The reader coming to the period is likely to feel like a restaurant patron whose waiter has just recited a lengthy list of daily specials ("What was that second one again?"). The editor has failed to clear away the unnecessary words and Updike's insights are left to choke under an avalanche of verbiage.

The lack of editorial control is acute in the magazine's leads. New Yorker writers, apparently believing themselves too sophisticated for such an obvious approach as beginning with something that might interest a reader, are instead prone to begin on a tediously autobiographical note:

About four years ago, in a men's store called Camouflage, in Chelsea, I tried on some trousers.
(John Seabrook, "The Invisible Designer," 9/18/00)

I recently bought a compass that slips over the band of my wristwatch. It's the size of a dime, cost less than ten dollars, and was designed for people who ride mountain bikes into the wilderness. I don't own a mountain bike, but I do own many compasses.
(Michael Specter, "No Place to Hide," 11/27/00)
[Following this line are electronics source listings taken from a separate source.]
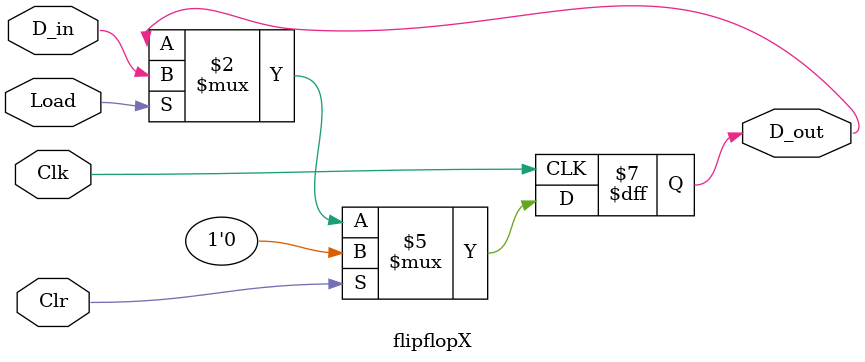
<source format=sv>
`timescale 1ns / 1ps


module flipflopX(
    input logic Clk, D_in, Clr, Load,
    output logic D_out
    );
    always_ff @ (posedge Clk)
    begin
        if (Clr)
            D_out <= 1'b0;
        else if (Load)
            D_out <= D_in;
     end
endmodule

</source>
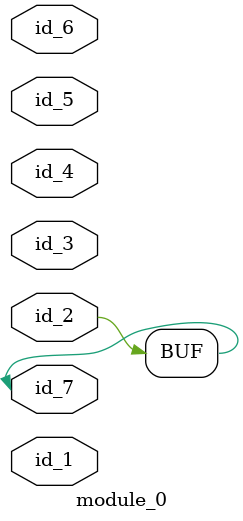
<source format=v>
module module_0 (
    id_1,
    id_2,
    id_3,
    id_4,
    id_5,
    id_6,
    id_7
);
  inout wire id_7;
  input wire id_6;
  inout wire id_5;
  inout wire id_4;
  input wire id_3;
  inout wire id_2;
  inout wire id_1;
  assign id_7 = id_2;
endmodule
module module_1 (
    id_1,
    id_2,
    id_3
);
  input wire id_3;
  input wire id_2;
  input wire id_1;
  assign id_4 = 1'h0 ^ 1 ^ id_3 ^ 1;
  module_0 modCall_1 (
      id_4,
      id_4,
      id_4,
      id_4,
      id_4,
      id_4,
      id_4
  );
endmodule

</source>
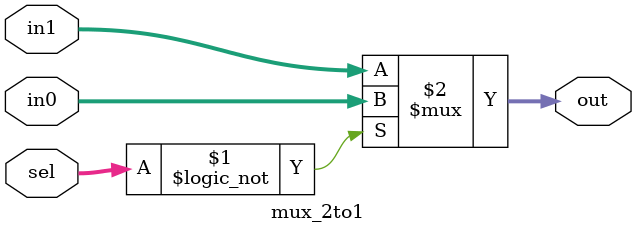
<source format=v>

module top_module( 
    input wire clk,
    input wire reset,
    input wire [15:0] in,
    input wire select,
    output wire [7:0] out_hi,
    output wire [7:0] out_lo,
    output wire [1023:0] out_demux );
    
    // Demultiplexer
    wire [255:0] demux_out;
    wire [3:0] demux_sel = in[3:0];
    demux_256to1 demux(
        .in(select ? 4'b0 : demux_sel),
        .out(demux_out)
    );
    
    // Multiplexer
    wire [7:0] mux_out;
    wire [1:0] mux_sel = in[11:10];
    mux_2to1 mux(
        .in0(in[7:0]),
        .in1(in[15:8]),
        .sel(select ? mux_sel : 2'b0),
        .out(mux_out)
    );
    
    // Control Logic
    wire demux_enable = select ? 0 : 1;
    wire mux_enable = select ? 1 : 0;
    
    // Output
    assign out_demux = {demux_enable ? demux_out : 256'b0};
    assign out_hi = {mux_enable ? mux_out : 8'b0};
    assign out_lo = {demux_enable ? 256'b0 : 8'b0};
    
endmodule
module demux_256to1(
    input wire [3:0] in,
    output wire [255:0] out
);
    genvar i;
    generate
        for (i = 0; i < 256; i = i + 1) begin : demux_gen
            assign out[i] = (in == i);
        end
    endgenerate
endmodule
module mux_2to1(
    input wire [7:0] in0,
    input wire [7:0] in1,
    input wire [1:0] sel,
    output wire [7:0] out
);
    assign out = (sel == 2'b0) ? in0 : in1;
endmodule
</source>
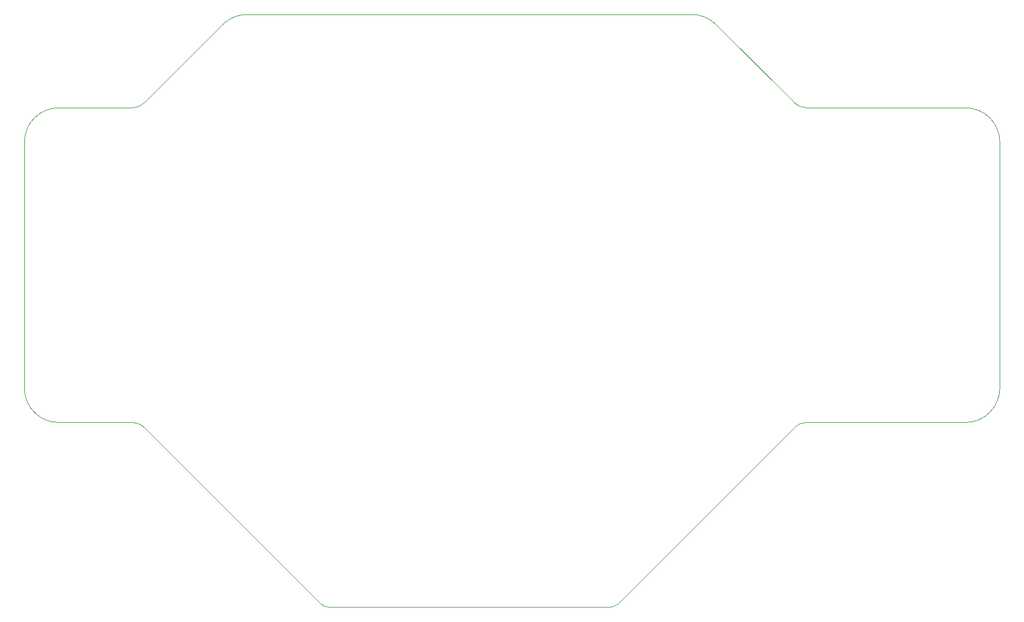
<source format=gbr>
%TF.GenerationSoftware,KiCad,Pcbnew,7.0.8*%
%TF.CreationDate,2023-11-18T19:30:01+11:00*%
%TF.ProjectId,Main 4.3,4d61696e-2034-42e3-932e-6b696361645f,rev?*%
%TF.SameCoordinates,Original*%
%TF.FileFunction,Profile,NP*%
%FSLAX46Y46*%
G04 Gerber Fmt 4.6, Leading zero omitted, Abs format (unit mm)*
G04 Created by KiCad (PCBNEW 7.0.8) date 2023-11-18 19:30:01*
%MOMM*%
%LPD*%
G01*
G04 APERTURE LIST*
%TA.AperFunction,Profile*%
%ADD10C,0.010000*%
%TD*%
G04 APERTURE END LIST*
D10*
X170591884Y-199999958D02*
G75*
G03*
X171652544Y-199560659I16J1500058D01*
G01*
X100751263Y-127000000D02*
X90000000Y-127000000D01*
X197480970Y-126267767D02*
X186031224Y-114818020D01*
X227500000Y-132000000D02*
G75*
G03*
X222500000Y-127000000I-5000000J0D01*
G01*
X171652544Y-199560659D02*
X197480970Y-173732233D01*
X90000000Y-127000000D02*
G75*
G03*
X85000000Y-132000000I0J-5000000D01*
G01*
X100751263Y-126999973D02*
G75*
G03*
X102519029Y-126267766I37J2499973D01*
G01*
X222500000Y-127000000D02*
X199248737Y-127000000D01*
X129408116Y-199999999D02*
X170591884Y-199999999D01*
X102519048Y-173732215D02*
G75*
G03*
X100751263Y-173000000I-1767748J-1767785D01*
G01*
X85000000Y-168000000D02*
G75*
G03*
X90000000Y-173000000I5000000J0D01*
G01*
X90000000Y-173000000D02*
X100751263Y-173000000D01*
X199248737Y-172999985D02*
G75*
G03*
X197480970Y-173732233I63J-2500115D01*
G01*
X182495690Y-113353554D02*
X117504310Y-113353554D01*
X197480993Y-126267744D02*
G75*
G03*
X199248737Y-127000000I1767707J1767544D01*
G01*
X102519030Y-173732233D02*
X128347456Y-199560659D01*
X227500000Y-168000000D02*
X227500000Y-132000000D01*
X117504310Y-113353575D02*
G75*
G03*
X113968776Y-114818020I-10J-5000025D01*
G01*
X222500000Y-173000000D02*
G75*
G03*
X227500000Y-168000000I0J5000000D01*
G01*
X85000000Y-132000000D02*
X85000000Y-168000000D01*
X186031218Y-114818026D02*
G75*
G03*
X182495690Y-113353554I-3535518J-3535474D01*
G01*
X113968776Y-114818020D02*
X102519030Y-126267767D01*
X128347448Y-199560667D02*
G75*
G03*
X129408116Y-199999999I1060652J1060667D01*
G01*
X199248737Y-173000000D02*
X222500000Y-173000000D01*
M02*

</source>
Then there is that oblique breed of New Yorker leads I have dubbed the Weather Report. The Weather Report is intended as a meditative introduction to the article's topic, and a wide-angle shot from which the author will cinematically zoom in on the main point. The result is merely ponderous:
May, in Carpentras, is the month the rain stops, the fruit trees flower, and the air turns balmy and seductive. People who live there say May belongs to them, by which they mean that they have one good month before the sun turns punishing and the fields begin to parch and the only people on the streets are Parisians with summer houses.
(Jane Kramer, "The Carpentras Affair," 11/6/00)
In some cases, a New Yorker author will begin with some bit of abstract pontification and not even arrive at the Weather Report until several paragraphs later. When an article begins, as one did recently, with the words, "Metaphors sustain us," it is a very bad sign indeed. It means we won't even get to the Weather Report for several paragraphs, and are unlikely to arrive at the subject proper before dinnertime.

One of the secret pleasures of reading the New Yorker is that you, the reader, are presumed to share with the writers a high degree of knowledge and cultural acumen. Sometimes we-the-readers and they-the-writers so enjoy our cozy circle of knowledge that spelling things out clearly would only be vulgar. This leads to a style of writing so abbreviated as to become a kind of telepathy.

Take, for example, the "Goings On About Town" description of Andy Summers' new album. The album, a tribute to Charles Mingus, is said to "come replete with any number of postmodern gestures that one might expect from a rock star approaching hallowed jazz material." Now, there is not a man, woman, or child on God's green earth who has the faintest idea what this means. But no matter. The reader sighs wearily, ah yes, one might expect postmodern gestures in a case like this. And, just as one might expect, the album comes replete with any number of such gestures. What has taken place here is not the transference of any actual information, but a secret handshake between Those Who Know.

But help is at hand. Knowing that the Blue Hammer wields considerable influence among the New Yorker's staff, I offer the following suggestions:

  1. Less pontification, more reporting.
  2. While the reporter's part in a story can engage the reader's interest, a little bit of autobiography goes a long way.
  3. Some sentences that are fun to write are not fun to read.
  4. Don't think literature, think storytelling.
  5. Editors, save your writers from themselves.
  6. And could you stop screwing up my subscription? I really would be bummed out to miss an issue.